** Opening Records for the exercise block **

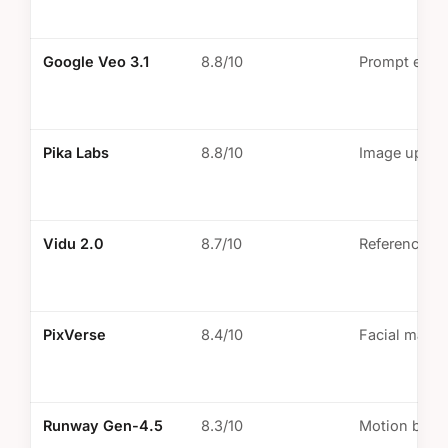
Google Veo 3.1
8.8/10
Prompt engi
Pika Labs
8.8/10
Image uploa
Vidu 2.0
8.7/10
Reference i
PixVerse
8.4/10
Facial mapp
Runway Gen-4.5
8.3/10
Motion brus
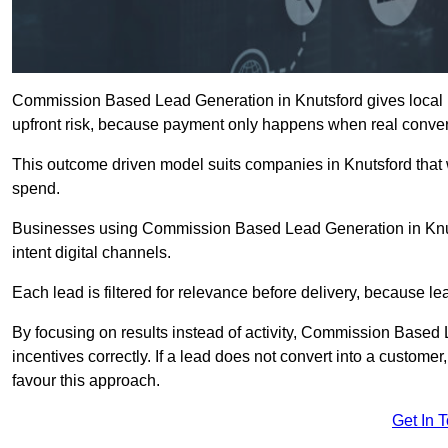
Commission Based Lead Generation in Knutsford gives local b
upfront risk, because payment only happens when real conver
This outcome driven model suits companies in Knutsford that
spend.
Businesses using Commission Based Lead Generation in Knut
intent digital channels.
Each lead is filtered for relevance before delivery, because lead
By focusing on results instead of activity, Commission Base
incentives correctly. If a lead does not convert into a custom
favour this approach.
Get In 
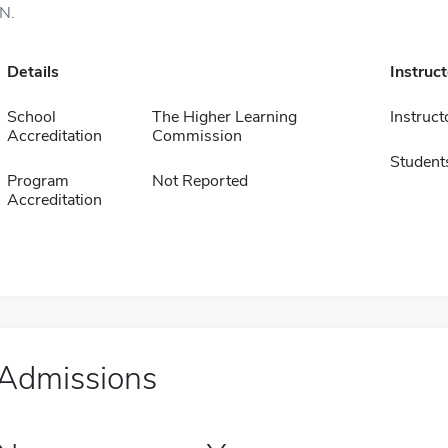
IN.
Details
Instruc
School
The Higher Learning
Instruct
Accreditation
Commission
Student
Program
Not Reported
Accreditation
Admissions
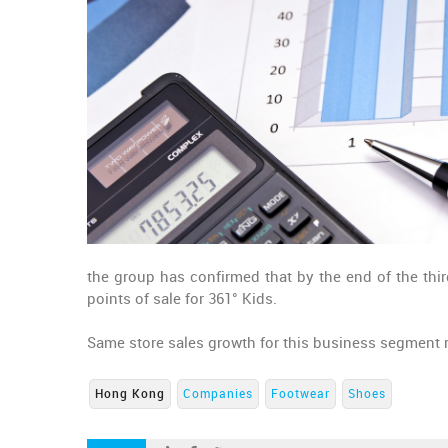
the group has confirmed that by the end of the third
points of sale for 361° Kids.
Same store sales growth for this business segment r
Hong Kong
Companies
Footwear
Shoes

** Closing Records for the exercise block **
** Opening Records for the exercise block **

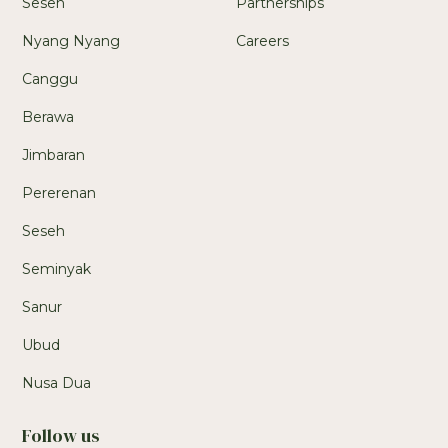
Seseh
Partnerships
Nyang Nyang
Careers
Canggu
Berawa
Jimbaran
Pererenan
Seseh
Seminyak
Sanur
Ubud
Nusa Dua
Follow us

** Closing Records for the exercise block **

* _Your assignment_
Copy out the lines of the records, starting with the line that contains "Google Veo 3.1" and going on through the line that contains "Motion brus". Include both of those lines and reproduce every line without changes.

* _Written response_
Google Veo 3.1
8.8/10
Prompt engi
Pika Labs
8.8/10
Image uploa
Vidu 2.0
8.7/10
Reference i
PixVerse
8.4/10
Facial mapp
Runway Gen-4.5
8.3/10
Motion brus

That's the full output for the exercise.